Gerald paused, and as he did so he felt that Eleanor was sobbing silently, with her head still resting on his shoulder.
"Then it was, when you were left alone in the world, that Mr. Lloyd and his wife took you to their hearts and home. They had no children of their own, and they adopted you as their daughter, even to giving you their name--for, as you must remember, your fathers innocence had never been proved. The evidence at the trial had been terribly against him, and the world still adjudged him to be guilty.
"Shortly after their adoption of you, Mr. and Mrs. Lloyd removed to Pembridge, where they were entire strangers, and, except Miss Bellamy, no one ever knew that you were not their own child.
"And so years went on till Mrs. Lloyd died. It was shortly after this event that Mr. Lloyd, mindful, probably, of the uncertainty of life, put into Miss Bellamy's hands the very sealed packet about which we have heard so much of late. In case Miss Bellamy should survive him, it was to be given over by her into the hands of Mr. Kelvin, who had had the management of Mr. Lloyd's affairs for years. Mr. Lloyd himself doubtless shrank from telling you the real facts of your history; but as your father was still living, it was imperatively necessary that you should be made aware of them whenever he--Mr. Lloyd--should die. To Mr. Kelvin was delegated the task of breaking the news to you. In what way he has fulfilled that task we have now seen.
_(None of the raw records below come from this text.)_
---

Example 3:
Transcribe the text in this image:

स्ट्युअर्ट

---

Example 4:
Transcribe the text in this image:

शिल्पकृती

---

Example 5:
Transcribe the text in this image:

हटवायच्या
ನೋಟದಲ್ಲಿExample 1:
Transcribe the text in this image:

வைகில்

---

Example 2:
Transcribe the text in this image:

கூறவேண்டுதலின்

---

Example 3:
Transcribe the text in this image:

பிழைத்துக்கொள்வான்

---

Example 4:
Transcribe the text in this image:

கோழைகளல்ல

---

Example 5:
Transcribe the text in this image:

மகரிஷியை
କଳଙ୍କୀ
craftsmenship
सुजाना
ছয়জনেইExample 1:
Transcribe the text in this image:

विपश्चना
"All these long years Mr. Murray had been shut up in his living tomb. In the course of time his senses had mercifully been given back to him. Two or three times a year Miss Bellamy went to see him, and took him tidings of you and of the outside world. He knew that you were safe and well, and he would not let your young life be blighted by the sad story of his wrongs and sufferings."
"Oh, if some kind friend but told me!" exclaimed Eleanor. "It was cruel, cruel to keep me in ignorance of what it was my simple right to be told! It was my place, not Miss Bellamy's, to go to see him and comfort him."
"It was at Mr. Murray's own frequently-expressed desire that you were left in ignorance."
"All those years--all those summers and winters while I was growing up a happy, careless girl, he--my father--was shut up between the terrible walls of a prison. I--I cannot bear to think of it!"